Aktivasi dan Promosi (Activation and Promotion)
-Konten Online: Aktiflah di platform profesional seperti LinkedIn. Bagikan wawasan, tulis artikel, atau berpartisipasi dalam diskusi yang relevan dengan bidang Anda. Konten ini menunjukkan keahlian Anda dan membangun kredibilitas.
-Jejaring (Networking): Bangun hubungan yang otentik dan saling menguntungkan. Hadiri acara industri, terhubung dengan para pemimpin di bidang Anda, dan tawarkan bantuan atau wawasan.
-Tunjukkan Kepemimpinan (Demonstrate Leadership): Jangan menunggu untuk diberi peran kepemimpinan. Ambil inisiatif dalam proyek, menjadi mentor bagi rekan kerja, atau sukarela untuk memimpin sebuah tim. Tindakan ini menunjukkan bahwa Anda memiliki potensi kepemimpinan bahkan sebelum Anda memiliki gelar resminya.
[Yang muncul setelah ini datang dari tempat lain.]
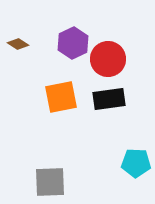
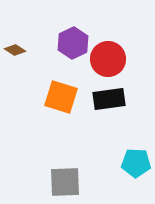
brown diamond: moved 3 px left, 6 px down
orange square: rotated 28 degrees clockwise
gray square: moved 15 px right
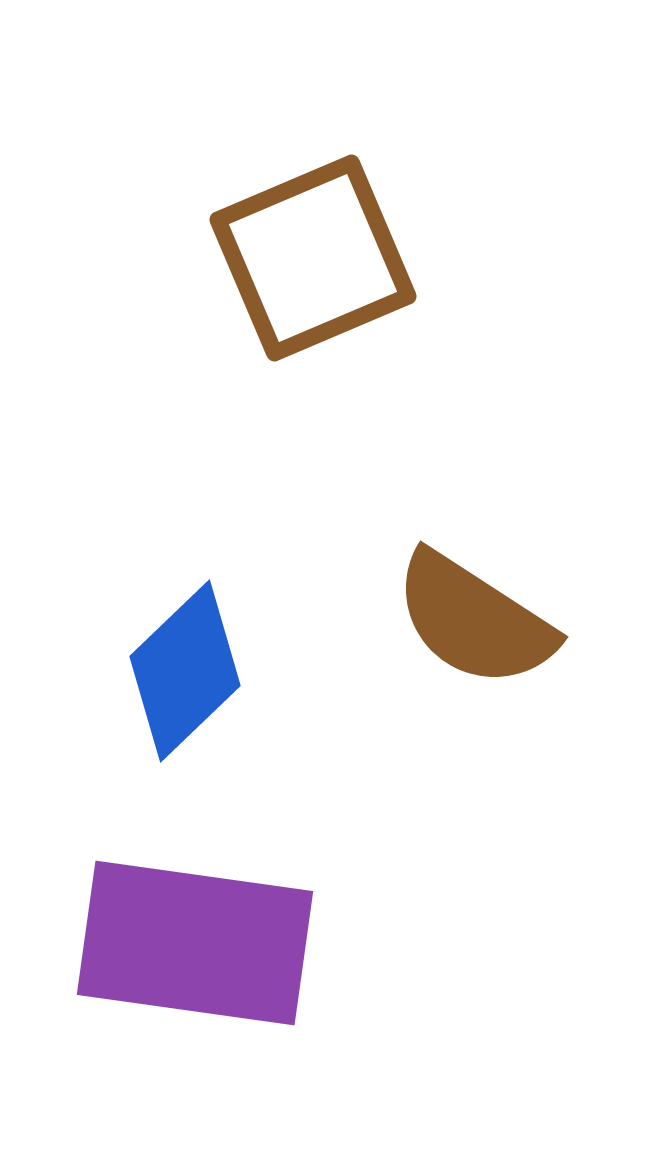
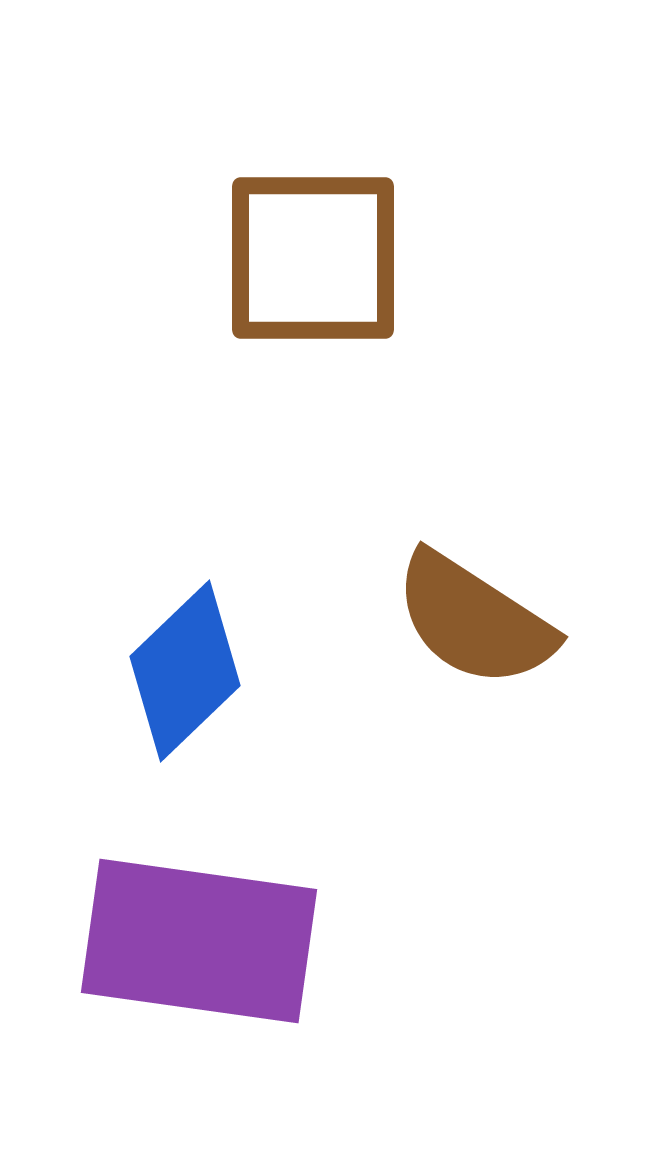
brown square: rotated 23 degrees clockwise
purple rectangle: moved 4 px right, 2 px up
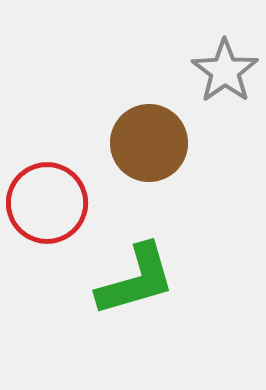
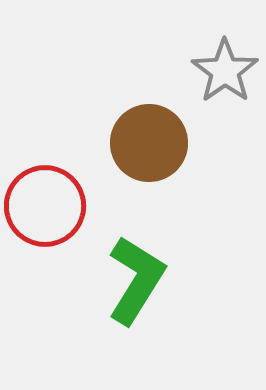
red circle: moved 2 px left, 3 px down
green L-shape: rotated 42 degrees counterclockwise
Tantangan dan Tips untuk Generasi Berikutnya :
Generasi mendatang menghadapi tantangan unik dalam membangun merek pribadi, terutama karena batas antara kehidupan pribadi dan profesional semakin kabur di media sosial.
Konsistensi adalah Kunci: Pastikan citra yang Anda proyeksikan secara online dan offline konsisten. Inkonsistensi dapat merusak kredibilitas Anda.
Otentisitas: Jangan mencoba menjadi orang lain. Merek pribadi Anda harus otentik dan mencerminkan diri Anda yang sebenarnya. Orang dapat dengan mudah mendeteksi ketidakjujuran.
Manajemen Reputasi: Berhati-hatilah dengan apa yang Anda posting. Segala sesuatu di internet berpotensi untuk tinggal selamanya. Lakukan audit digital secara berkala untuk memastikan jejak digital Anda sejalan dengan merek pribadi yang Anda bangun.
"Staying true to yourself " usahakan jadi manusia yang bukan sibuk mencari makna hidup, tetapi justru sibuk memberi makna pada setiap yang dilakukannya dalam hidup.